To read Peter FitzSimon’s Gallipoli is to realize how great an evening it would be to have the man in front of a crackling fire in your living room, telling a good tale.
For it is the telling of a tale that FitzSimon promises us, a tale of how Australia ‘became a nation’ in the wrenching experiencing of bleeding for the British Empire on the hills of the Turkish coast.
FitzSimons puts a lot of himself in this story, not always a promising approach for a history writer. Yet this manages to illuminate rather than obscure the Gallipoli narrative. The author’s full-disclosure explanation of how his own understanding of the battle has changed gives the non-Australian reader a glimpse into the various ways in which that antiopodean nation itself has moved through various stages of engagement with one of its defining moments.
There is little to nothing good to say about a battle of this ferocity, one that concluded with surviving Anzac forces withdrawing to the sea under cover of darkness. But one can at least tell the awful story well. FitzSimons manages to write in—to speak in, for the reader can almost hear his voice—Australian, not a generic academic English.
The result is winsome, savage, feisty (for what is an Australian without a little feist?), and accessible. One emerges from reading this book made wiser not only about the flawed execution of what might otherwise have represented a victorious thrust by the Allied forces into the belly of the Turkish ‘sick man of Europe’, but also more intelligent about how Australian soldiers fought for the mother country’s Empire but died for Australia.

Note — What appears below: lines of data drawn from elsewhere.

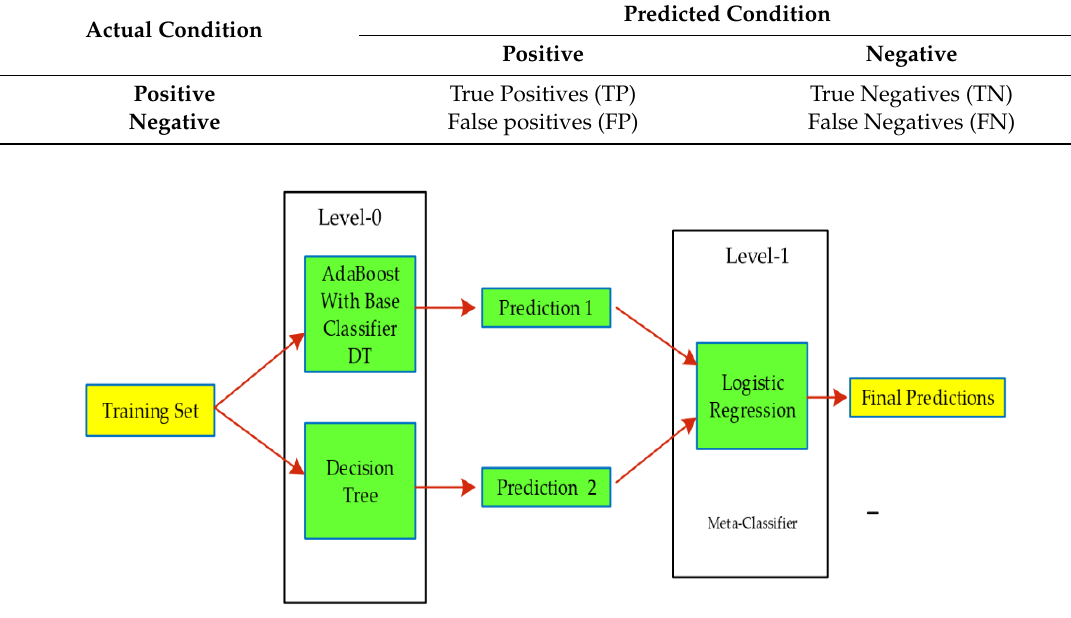
Figure 5. Schematic generalization of stacked framework.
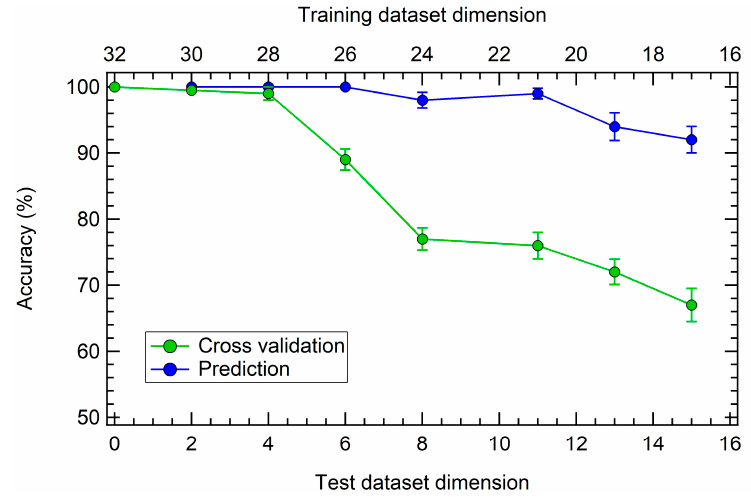
Figure 8. Accuracy percentage as function of the training ‐ test datasets dimension for internal cross validation (green dots) and prediction (blue dots). Bottom axis: test dataset dimension (N, with 0 < N < 16). Top axis: training dataset dimension (32 ‐ N).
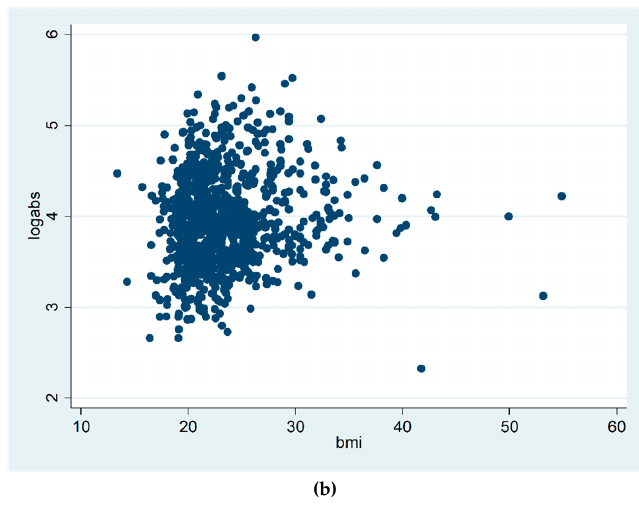
Figure 2. Log percent breast density by BMI ( a ). Log absolute breast density by BMI ( b ).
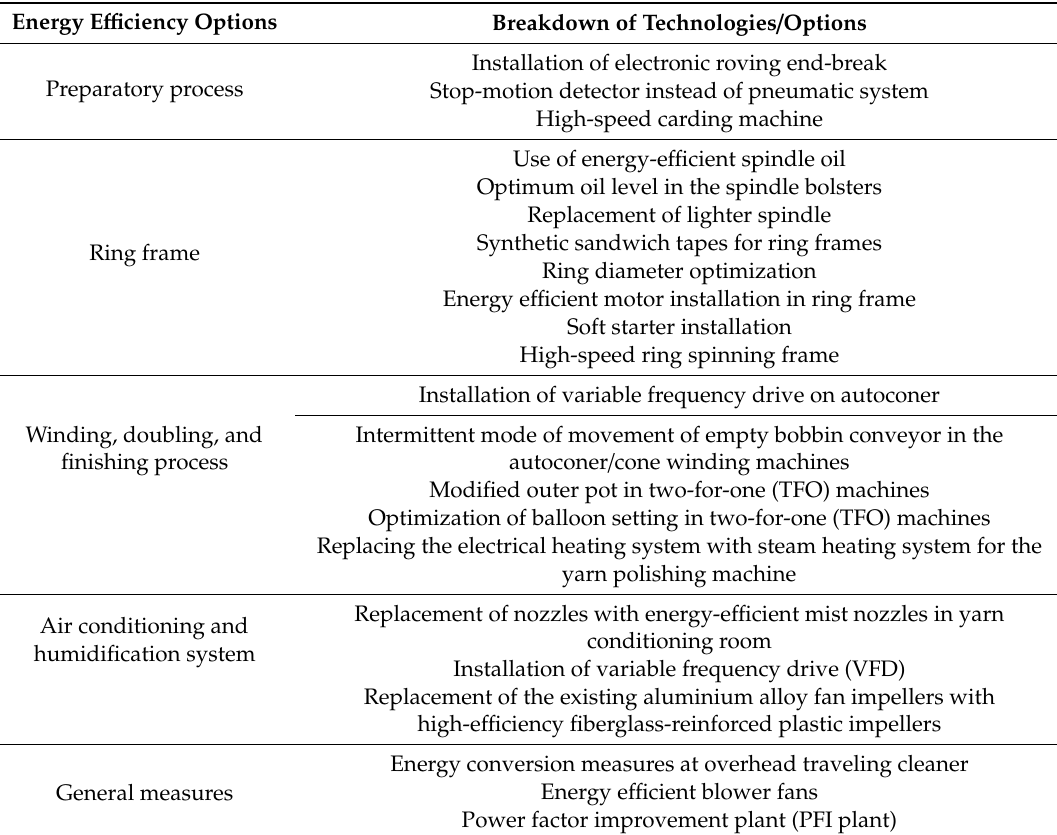
Table 4. Energy e ffi ciency options for the spinning process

FitzSimons recognizes that many have told the Gallipoli story before him. His contribution is to write, one hundred years on, for Australians and friends of Australians like this reader, several generations hence, when a bit of cool reflection can both enrich and temper our understanding of the passions, ambitions, stupidities, and grit that produced Gallipoli.

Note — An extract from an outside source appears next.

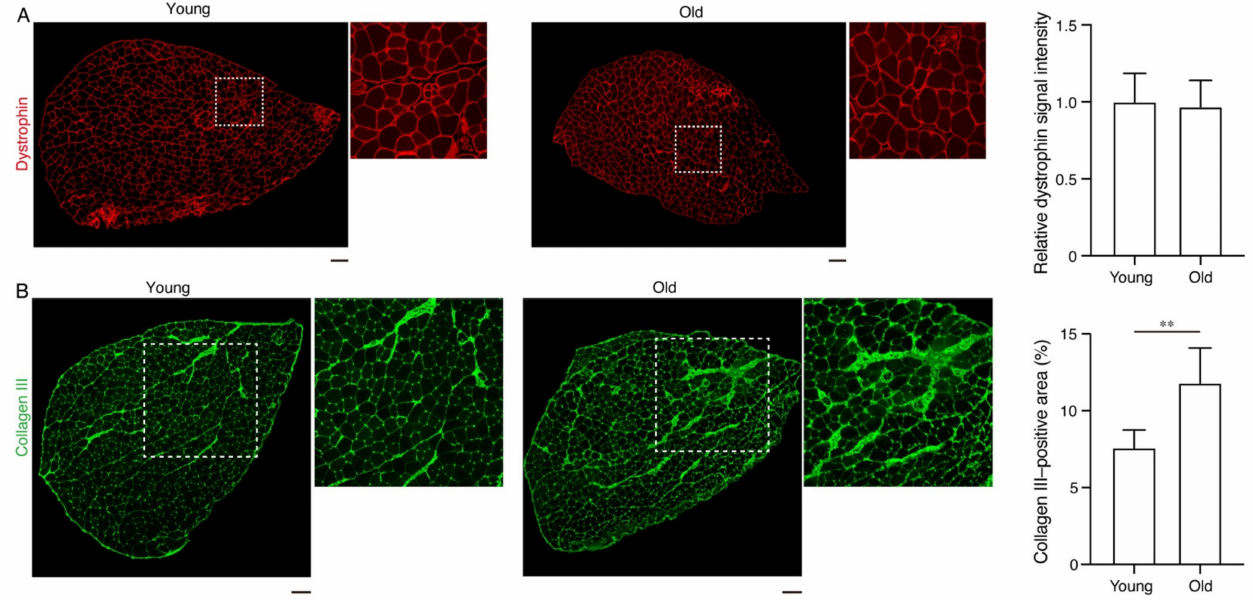
Figure 4. Dystrophin expression and connective tissue volume in the extensor digitorum longus (EDL) muscle. ( A ) EDL muscle sections of young and old mice were stained with a dystrophin antibody. The right panels are magnified views of boxed regions in the left panels. Relative dystrophin signal intensity is shown. ( B ) EDL muscle sections of young and old mice were stained with an antibody against collagen III. The right panels are magnified views of boxed regions in the left panels. The percentage of the collagen III-positive area is shown. Data are expressed as means ± standard deviation; the two-sided unpaired t -test. n = 5 mice per group. ** p < 0.01. Scale bars: 100 µ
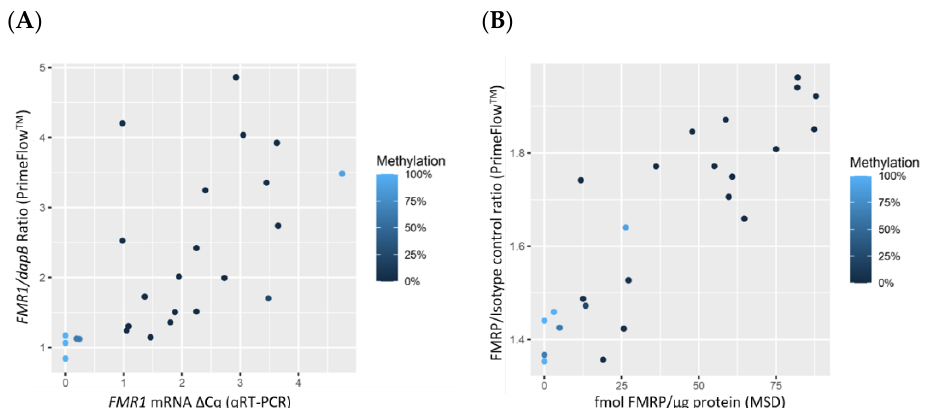
Figure 3. Scatterplots comparing methodologies to measure FMR1 ( n = 25) ( A ) and FMRP ( n = 24) ( B ) expression. Points are colored by % methylation, with lighter blue corresponding to more methylation and darker blue to less methylation. A small amount of random jitter is applied to the x-axis in order to better display overlapping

A century is long enough for a certain empathy with the enemy of one’s forebears to develop in a way that does not trivialize the complex developments that led a country to war on a land whose name they barely knew. FitzSimons ably captures the privilege of this retrospective distance, not least by recording a recent re-encounter of Turkish and Anzac veterans on this very savage and sacred soil, and by resurrecting Mustafa Kemal’s generous words, penned in 1934:
Those heroes that shed their blood and lost their lives … You are now lying in the soil of a friendly country. Therefore rest in peace. There is no difference between the Johnnies and the Mehmets to us where they lie side by side now here in this country of ours … you, the mothers, who sent their sons from faraway countries wipe away your tears; your sons are now lying in our bosom and are in peace. After having lost their lives on this land they have become our sons as well.
Has it really been a century?
Peter FitzSimon’s fine and well-researched retelling makes it seem just yesterday.